Interpreting the Music of Drug-Eluting Stents

Halcyon Song or Albatross Dirge?*

Daniel B. Mark, MD, MPH, FACC*

Duke University Medical Center, Duke Clinical Research Institute, Durham, North Carolina.

* Reprint requests and correspondence: Dr. Daniel B. Mark, Director, Outcomes Research, Duke Clinical Research Institute, P.O. Box 17969, Durham, North Carolina 27715. (Email: daniel.mark{at}duke.edu).


When drug-eluting stents (DES) were introduced clinically in 2003 as the long-sought cure for restenosis, the Center for Medicare and Medicaid Services (CMS) was so persuaded that these devices were a breakthrough technology that it took the almost unprecedented step of increasing reimbursement to account for their substantially greater cost. Debating the appropriate use of this technology, interventional cardiologists in the U.S. worried that they might be judged guilty of medical malpractice if they failed to provide DES wherever possible in patients undergoing percutaneous intervention (PCI). Within a few years, DES were being routinely used in over 80% of all PCIs across the U.S. and in several European countries.
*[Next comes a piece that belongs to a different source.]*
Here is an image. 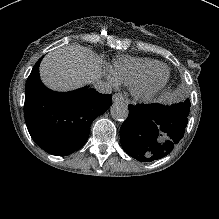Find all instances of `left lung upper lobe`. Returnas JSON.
I'll return each instance as SVG.
<instances>
[{"label":"left lung upper lobe","mask_w":219,"mask_h":219,"mask_svg":"<svg viewBox=\"0 0 219 219\" xmlns=\"http://www.w3.org/2000/svg\"><path fill=\"white\" fill-rule=\"evenodd\" d=\"M171 107L177 108V109L181 110L182 112L189 114V111H190L189 99H187L185 102L173 104Z\"/></svg>","instance_id":"obj_1"}]
</instances>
For a brief halcyon period, it seemed that if cost were no object, all PCI patients should be given a drug-eluting rather than a bare-metal stent (BMS) wherever technically feasible. Then, in September 2006 at the World Congress of Cardiology meeting in Barcelona, the winds began to shift. Several groups presented data suggesting that DES were associated with a small post–1-year excess risk of stent thrombosis relative to BMS. Particularly concerning was the suggestion that relative to other types of acute coronary syndromes, DES thrombosis events seemed to be associated with exceptionally high rates of mortality and morbidity. The press sounded the alarm, concerned patients called their doctors asking whether they should have their stents removed, and the Food and Drug Administration convened a panel of experts to review the matter (1). Over 2 days in December 2006, this panel reviewed evidence from a wide variety of sources and heard the views of many experts. In the end, the panel reached the not-surprising conclusions that there was some reason for concern but that the evidence was far from clear and (of course) more evidence was needed (2). Cardiologists, who in the meantime were faced with the pragmatic problem of caring for patients with coronary artery disease, were left wondering how to navigate the choppy waters in which they now found themselves.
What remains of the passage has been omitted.